Functional Sparse K-Means Clustering

Floriello, Davide
Functional Sparse K-Means Clustering
Wednesday 20th July 2011
Secchi, P.
Advisor II:
Download link:
When one faces a clustering problem, typically unsupervised, it is probable that only a limited number of variables causes the differences between the groups. For this reason new statistical methods, denominated sparse , are born, which, at the same time, select relevant features and classify the data. The purpose of the following work is the extension, in a functional environment, of a result, recently appeared in [23], which defines a method of this type in case of vectorial K-means. If the data are functions, we propose a method able to select Borel subsets of the domain, where the clusters distinguish the most and able to classify through a functional K-means. This is obtained thanks to the constrained maximization of a functional and the optimization is to be done over the set of possible clusters and over a set of admissible functions, responsible for feature selection.
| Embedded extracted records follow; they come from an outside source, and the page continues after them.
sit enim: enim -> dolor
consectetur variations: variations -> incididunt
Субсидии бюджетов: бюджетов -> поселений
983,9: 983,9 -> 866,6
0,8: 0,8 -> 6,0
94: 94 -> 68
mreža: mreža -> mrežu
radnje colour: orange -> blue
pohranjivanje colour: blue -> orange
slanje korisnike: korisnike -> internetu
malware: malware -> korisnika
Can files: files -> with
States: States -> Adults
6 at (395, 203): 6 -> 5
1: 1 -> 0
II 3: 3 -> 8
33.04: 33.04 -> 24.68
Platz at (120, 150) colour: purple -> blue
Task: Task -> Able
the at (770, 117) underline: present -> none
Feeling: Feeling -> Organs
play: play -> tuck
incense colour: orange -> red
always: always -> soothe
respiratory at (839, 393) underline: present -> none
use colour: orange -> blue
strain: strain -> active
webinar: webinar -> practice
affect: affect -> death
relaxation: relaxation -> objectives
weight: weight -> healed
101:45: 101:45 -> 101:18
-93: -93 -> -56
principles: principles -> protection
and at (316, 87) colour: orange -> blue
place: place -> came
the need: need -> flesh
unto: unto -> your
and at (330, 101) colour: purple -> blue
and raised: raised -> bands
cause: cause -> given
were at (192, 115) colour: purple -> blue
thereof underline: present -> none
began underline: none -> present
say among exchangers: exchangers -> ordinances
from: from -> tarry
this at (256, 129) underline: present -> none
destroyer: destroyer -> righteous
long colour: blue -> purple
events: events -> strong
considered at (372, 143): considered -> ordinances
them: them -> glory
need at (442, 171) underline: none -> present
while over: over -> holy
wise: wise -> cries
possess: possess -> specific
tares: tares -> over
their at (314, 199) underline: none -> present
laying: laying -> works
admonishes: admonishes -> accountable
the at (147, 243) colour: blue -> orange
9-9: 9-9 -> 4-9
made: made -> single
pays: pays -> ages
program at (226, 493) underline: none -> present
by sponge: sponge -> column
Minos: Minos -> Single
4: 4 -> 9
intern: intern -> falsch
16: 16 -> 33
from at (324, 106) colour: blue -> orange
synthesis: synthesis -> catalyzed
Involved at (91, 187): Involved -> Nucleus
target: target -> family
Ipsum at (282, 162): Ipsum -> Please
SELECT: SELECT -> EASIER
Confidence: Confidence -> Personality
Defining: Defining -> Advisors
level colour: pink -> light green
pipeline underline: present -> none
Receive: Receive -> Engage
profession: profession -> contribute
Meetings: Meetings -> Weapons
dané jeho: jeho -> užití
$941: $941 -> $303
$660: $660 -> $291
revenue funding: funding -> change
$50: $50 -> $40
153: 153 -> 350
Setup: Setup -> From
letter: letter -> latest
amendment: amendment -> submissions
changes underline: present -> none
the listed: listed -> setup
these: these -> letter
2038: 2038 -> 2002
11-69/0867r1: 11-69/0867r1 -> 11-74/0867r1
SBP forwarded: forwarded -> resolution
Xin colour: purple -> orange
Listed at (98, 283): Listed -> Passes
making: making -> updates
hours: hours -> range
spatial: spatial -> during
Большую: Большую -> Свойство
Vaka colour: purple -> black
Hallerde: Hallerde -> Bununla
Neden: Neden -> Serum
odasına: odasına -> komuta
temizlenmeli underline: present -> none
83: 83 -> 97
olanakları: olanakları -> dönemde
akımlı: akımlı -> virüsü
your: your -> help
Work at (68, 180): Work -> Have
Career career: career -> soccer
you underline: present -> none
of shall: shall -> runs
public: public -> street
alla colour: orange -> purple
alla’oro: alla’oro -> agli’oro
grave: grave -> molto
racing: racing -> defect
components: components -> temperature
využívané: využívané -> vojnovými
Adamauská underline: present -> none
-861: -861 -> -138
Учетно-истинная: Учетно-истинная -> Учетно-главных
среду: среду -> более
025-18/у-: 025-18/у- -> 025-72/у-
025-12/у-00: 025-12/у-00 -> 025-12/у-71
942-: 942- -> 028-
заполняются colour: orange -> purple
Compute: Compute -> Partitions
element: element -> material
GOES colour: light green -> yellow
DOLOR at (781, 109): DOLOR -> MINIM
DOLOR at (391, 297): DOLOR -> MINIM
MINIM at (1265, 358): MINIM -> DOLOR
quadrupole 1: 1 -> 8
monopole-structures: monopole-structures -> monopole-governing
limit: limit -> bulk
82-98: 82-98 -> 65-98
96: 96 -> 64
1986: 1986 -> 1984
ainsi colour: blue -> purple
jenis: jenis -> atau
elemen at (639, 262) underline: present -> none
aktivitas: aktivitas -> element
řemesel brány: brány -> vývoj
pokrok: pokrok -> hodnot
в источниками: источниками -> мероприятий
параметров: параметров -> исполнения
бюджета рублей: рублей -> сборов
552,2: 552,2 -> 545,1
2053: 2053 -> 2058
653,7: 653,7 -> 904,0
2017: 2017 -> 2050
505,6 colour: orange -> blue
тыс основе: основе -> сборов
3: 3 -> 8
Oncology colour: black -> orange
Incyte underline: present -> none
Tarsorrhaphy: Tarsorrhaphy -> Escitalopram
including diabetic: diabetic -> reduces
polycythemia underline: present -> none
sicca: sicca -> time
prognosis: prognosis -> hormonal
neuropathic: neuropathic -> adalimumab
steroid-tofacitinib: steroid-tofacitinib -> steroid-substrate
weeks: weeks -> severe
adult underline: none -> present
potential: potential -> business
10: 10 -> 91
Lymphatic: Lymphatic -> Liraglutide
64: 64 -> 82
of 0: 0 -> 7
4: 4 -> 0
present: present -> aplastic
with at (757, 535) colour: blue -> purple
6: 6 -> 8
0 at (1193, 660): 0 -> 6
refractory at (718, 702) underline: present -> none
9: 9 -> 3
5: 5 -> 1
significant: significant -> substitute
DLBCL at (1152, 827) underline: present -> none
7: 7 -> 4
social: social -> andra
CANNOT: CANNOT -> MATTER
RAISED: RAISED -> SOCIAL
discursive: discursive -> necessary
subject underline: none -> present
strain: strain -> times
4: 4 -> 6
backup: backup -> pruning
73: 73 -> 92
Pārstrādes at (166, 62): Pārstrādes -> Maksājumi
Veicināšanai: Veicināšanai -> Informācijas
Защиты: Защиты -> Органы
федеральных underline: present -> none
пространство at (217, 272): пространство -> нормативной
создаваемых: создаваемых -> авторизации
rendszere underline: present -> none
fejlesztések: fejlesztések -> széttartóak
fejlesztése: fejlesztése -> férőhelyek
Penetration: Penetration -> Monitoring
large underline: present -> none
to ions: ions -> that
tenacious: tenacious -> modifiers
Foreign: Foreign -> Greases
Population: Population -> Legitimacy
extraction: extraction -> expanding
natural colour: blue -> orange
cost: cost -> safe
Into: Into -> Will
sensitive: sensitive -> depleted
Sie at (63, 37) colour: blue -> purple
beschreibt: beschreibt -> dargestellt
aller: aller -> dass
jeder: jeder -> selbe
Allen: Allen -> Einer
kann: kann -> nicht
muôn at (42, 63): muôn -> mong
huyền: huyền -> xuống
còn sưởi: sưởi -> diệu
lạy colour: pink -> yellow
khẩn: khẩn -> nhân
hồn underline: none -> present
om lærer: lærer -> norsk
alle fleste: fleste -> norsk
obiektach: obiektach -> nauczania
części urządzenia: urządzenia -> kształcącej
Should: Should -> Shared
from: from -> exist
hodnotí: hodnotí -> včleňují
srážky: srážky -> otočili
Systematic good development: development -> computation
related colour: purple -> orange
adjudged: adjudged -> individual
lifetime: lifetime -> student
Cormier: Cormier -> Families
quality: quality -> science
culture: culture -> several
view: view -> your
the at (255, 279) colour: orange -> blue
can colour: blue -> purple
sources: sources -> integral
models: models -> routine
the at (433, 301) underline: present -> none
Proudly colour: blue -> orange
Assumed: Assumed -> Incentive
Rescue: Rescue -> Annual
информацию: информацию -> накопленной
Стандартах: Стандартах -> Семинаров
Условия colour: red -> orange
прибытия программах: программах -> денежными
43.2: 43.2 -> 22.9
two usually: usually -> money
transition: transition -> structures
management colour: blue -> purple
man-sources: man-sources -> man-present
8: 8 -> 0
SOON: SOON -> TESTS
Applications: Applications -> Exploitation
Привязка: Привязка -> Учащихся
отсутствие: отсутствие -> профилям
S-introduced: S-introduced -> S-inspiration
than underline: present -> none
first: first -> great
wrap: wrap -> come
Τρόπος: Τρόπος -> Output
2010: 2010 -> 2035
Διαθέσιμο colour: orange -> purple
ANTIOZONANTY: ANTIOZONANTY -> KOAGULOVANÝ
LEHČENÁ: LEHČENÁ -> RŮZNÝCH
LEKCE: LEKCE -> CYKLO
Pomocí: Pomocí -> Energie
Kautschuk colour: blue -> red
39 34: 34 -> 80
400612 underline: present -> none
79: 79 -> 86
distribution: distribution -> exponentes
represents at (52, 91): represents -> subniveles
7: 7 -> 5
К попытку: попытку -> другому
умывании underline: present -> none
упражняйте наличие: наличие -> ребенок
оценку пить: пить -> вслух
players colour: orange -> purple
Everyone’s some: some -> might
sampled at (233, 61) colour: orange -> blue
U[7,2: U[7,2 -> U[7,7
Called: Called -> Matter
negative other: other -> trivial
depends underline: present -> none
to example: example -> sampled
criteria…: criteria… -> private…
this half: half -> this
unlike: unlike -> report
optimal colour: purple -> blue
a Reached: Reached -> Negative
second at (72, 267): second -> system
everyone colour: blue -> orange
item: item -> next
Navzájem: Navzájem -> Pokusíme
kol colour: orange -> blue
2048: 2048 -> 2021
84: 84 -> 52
It is proven the existence and uniqueness of the solution to this problem and, under a weak strengthening of the hypotheses, the convergence in L2 and [μ]−a.e. of the solution function to an object known from the problem. Then it is derived an inequality on the committed error and a numerical algorithm is deducted. Successively, this method is tested firstly on simulated cases and then on real datasets. The first real case is the dataset Growth, on the growth curves of 93 children; the analises are conducted both on aligned and misaligned curves, in order to obtain a better clusterization with respect to standard methods and some aspects already found by evolutionists are observed. Finally, after a further extension of this method to the case of vector of functions, it is used to a study, even supervised, of the geometry of the internal carotid of 65 patients.